Il mercato immobiliare residenziale di Bari continua a marciare a un passo costante, seppure con un incremento moderato. Nel primo semestre del 2026, i prezzi delle abitazioni sono cresciuti dell’1% rispetto ai sei mesi precedenti e dell’1,3% su base annua. Questi dati emergono dal 2° Osservatorio sul Mercato Immobiliare 2026 di Nomisma, il quale mette in evidenza una fase di stabilizzazione dopo il rallentamento riscontrato nella seconda parte del 2025.
Performance e stabilità
L’analisi condotta mostra un lieve miglioramento nell’indice di performance del mercato residenziale a Bari, sostenuto principalmente dall’andamento dei prezzi e da una riduzione degli sconti medi praticati nelle trattative. I tempi di vendita rimangono sostanzialmente invariati, così come l’intensità della domanda. Dopo il picco storico del 2024, il mercato residenziale barese ha chiuso il 2025 con 4.250 compravendite, subendo un calo del 22,2% rispetto all’anno precedente, come riportato dai dati dell’Agenzia delle Entrate. Questo calo, va sottolineato, è da considerarsi in un contesto in cui il numero è comunque significativo, rappresentando il terzo miglior risultato degli ultimi 25 anni.
Il 2026 si apre con segnali più promettenti: nel primo trimestre, le compravendite sono aumentate dell’8,4% rispetto allo stesso periodo del 2025. La domanda, mediata dalle agenzie immobiliari, si orienta prevalentemente verso l’acquisto, con il 56% delle richieste focalizzate sulla compravendita. Una porzione significativa di queste riguarda abitazioni da ristrutturare. Tra i principali ostacoli alla conclusione delle transazioni si segnalano i prezzi richiesti e le difficoltà di accesso al credito.
Affitti in crescita e dinamismo del mercato
Il segmento degli affitti continua a dimostrarsi il più vivace del mercato barese. I canoni di locazione hanno registrato un incremento del 5,6% su base annua e del 3% rispetto al semestre precedente, superando la media delle principali città italiane.
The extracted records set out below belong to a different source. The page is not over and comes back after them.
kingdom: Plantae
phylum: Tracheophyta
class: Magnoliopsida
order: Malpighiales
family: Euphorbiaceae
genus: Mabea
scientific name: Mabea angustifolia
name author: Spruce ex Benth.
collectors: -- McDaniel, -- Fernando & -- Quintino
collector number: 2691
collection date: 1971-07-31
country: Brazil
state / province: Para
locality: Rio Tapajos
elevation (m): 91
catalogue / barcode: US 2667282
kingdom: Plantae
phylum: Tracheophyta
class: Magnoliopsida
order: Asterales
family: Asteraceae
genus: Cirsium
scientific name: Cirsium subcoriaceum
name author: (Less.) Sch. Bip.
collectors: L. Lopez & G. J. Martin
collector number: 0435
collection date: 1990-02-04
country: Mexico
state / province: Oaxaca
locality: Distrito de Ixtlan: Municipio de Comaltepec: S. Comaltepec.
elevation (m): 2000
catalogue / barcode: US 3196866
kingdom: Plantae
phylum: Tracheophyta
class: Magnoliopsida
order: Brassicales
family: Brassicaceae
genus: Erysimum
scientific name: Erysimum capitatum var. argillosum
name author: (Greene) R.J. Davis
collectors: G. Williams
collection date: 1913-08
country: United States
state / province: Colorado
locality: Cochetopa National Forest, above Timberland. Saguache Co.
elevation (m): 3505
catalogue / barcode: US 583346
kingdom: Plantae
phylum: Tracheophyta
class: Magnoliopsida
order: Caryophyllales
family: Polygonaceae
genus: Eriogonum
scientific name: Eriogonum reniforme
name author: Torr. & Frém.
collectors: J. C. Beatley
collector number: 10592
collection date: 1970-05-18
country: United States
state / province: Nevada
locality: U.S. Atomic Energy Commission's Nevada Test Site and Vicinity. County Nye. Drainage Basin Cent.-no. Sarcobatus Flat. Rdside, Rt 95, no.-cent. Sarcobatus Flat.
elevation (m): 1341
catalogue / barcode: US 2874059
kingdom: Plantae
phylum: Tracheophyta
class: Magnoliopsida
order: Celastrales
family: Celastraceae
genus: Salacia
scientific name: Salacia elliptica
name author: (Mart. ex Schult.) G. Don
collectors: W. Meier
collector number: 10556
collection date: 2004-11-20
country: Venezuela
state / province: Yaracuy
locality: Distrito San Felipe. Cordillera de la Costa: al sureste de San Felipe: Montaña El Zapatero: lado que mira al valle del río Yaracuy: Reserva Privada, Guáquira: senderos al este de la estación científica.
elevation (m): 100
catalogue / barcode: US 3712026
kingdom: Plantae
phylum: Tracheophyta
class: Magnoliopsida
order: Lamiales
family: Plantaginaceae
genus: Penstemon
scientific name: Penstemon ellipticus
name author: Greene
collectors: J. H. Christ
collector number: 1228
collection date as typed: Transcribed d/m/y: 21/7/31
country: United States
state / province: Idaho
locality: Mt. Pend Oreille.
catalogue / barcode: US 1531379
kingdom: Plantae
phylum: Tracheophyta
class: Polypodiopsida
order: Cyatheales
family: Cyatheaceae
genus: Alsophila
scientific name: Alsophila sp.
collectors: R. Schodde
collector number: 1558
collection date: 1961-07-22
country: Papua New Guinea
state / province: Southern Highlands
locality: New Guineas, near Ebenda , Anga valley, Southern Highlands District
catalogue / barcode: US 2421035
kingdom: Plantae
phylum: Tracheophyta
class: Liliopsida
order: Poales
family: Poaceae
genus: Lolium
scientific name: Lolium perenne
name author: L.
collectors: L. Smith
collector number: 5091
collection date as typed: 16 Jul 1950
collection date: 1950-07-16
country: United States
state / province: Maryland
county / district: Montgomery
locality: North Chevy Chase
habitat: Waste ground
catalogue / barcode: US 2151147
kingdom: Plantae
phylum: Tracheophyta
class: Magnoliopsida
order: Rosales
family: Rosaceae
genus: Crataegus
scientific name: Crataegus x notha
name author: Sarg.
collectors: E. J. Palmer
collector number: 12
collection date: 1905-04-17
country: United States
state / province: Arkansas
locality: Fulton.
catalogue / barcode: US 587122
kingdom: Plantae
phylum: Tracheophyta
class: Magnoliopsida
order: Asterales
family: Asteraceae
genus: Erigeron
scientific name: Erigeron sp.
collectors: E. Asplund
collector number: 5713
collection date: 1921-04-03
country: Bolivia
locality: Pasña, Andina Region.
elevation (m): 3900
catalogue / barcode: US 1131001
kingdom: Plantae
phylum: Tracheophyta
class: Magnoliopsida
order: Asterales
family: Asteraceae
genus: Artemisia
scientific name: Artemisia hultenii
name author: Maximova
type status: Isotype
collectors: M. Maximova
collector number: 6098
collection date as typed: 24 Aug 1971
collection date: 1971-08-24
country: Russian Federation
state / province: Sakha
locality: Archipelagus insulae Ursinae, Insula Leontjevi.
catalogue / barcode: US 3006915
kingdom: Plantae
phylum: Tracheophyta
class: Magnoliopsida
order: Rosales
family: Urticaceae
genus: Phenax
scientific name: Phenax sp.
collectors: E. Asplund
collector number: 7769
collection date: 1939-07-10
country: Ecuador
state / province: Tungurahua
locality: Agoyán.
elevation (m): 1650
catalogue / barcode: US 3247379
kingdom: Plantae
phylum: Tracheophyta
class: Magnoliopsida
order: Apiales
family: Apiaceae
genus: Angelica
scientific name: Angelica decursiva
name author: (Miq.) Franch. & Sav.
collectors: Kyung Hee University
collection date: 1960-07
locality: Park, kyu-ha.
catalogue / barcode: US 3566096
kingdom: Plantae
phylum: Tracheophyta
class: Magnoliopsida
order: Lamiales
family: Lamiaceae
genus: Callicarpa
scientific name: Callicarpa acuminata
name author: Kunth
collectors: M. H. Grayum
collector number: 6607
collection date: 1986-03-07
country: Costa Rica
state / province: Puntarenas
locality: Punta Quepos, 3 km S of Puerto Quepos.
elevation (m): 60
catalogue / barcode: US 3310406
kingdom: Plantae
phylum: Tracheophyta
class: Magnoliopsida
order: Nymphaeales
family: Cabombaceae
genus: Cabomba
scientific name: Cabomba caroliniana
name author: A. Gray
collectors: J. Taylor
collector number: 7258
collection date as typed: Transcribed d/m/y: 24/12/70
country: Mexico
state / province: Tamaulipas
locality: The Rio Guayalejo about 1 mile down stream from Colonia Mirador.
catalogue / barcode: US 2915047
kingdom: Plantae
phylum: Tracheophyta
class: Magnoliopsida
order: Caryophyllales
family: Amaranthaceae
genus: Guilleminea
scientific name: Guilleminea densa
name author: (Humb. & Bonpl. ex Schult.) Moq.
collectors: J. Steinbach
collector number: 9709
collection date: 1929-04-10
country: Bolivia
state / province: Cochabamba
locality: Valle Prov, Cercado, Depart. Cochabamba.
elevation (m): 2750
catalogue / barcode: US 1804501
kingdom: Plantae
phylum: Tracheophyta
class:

Negli ultimi cinque anni, l’aumento complessivo dei canoni ha raggiunto il 21%, portando il rendimento lordo medio da locazione a un 6,1%, il valore più alto degli ultimi 27 anni.
I tempi di assorbimento nel settore degli affitti confermano la vitalità del mercato: gli immobili vengono collocati in vendita in poco più di due mesi, nonostante un lieve allungamento rispetto al passato. Tuttavia, il comparto direzionale ha subito maggiormente il rallentamento, chiudendo il 2025 con 82 compravendite, penalizzato dalla debolezza del secondo semestre. Nel primo semestre del 2026, i prezzi degli uffici sono diminuiti del 2,2% su base annua e dello 0,8% rispetto al semestre precedente. Nonostante ciò, alcuni indicatori di liquidità mostrano segnali positivi: i tempi medi di vendita si attestano intorno agli otto mesi, mentre lo sconto medio sul prezzo richiesto scende all’11,5%, il livello più basso degli ultimi 25 anni.
Il mercato commerciale, pur mostrando un lieve rallentamento, mantiene la sua redditività. Nel 2025 sono state registrate 319 compravendite, dopo il record storico del 2024. I prezzi nel primo semestre 2026 hanno segnato una flessione moderata, pari allo 0,9% annuo e allo 0,3% semestrale, ma la redditività degli immobili commerciali rimane elevata, con un rendimento lordo medio da locazione del 7,9%.
Le aspettative per il secondo semestre del 2026 prevedono una ulteriore crescita dei prezzi delle abitazioni e dei canoni di locazione. Tuttavia, si anticipa una possibile diminuzione delle compravendite, mentre per gli affitti si prevede un incremento dei contratti. Il quadro delineato da Nomisma offre un’immagine di un mercato immobiliare barese ancora solido, con una domanda abitativa sostenuta, soprattutto dal settore delle locazioni, e una crescita dei valori immobiliari più contenuta rispetto agli anni precedenti.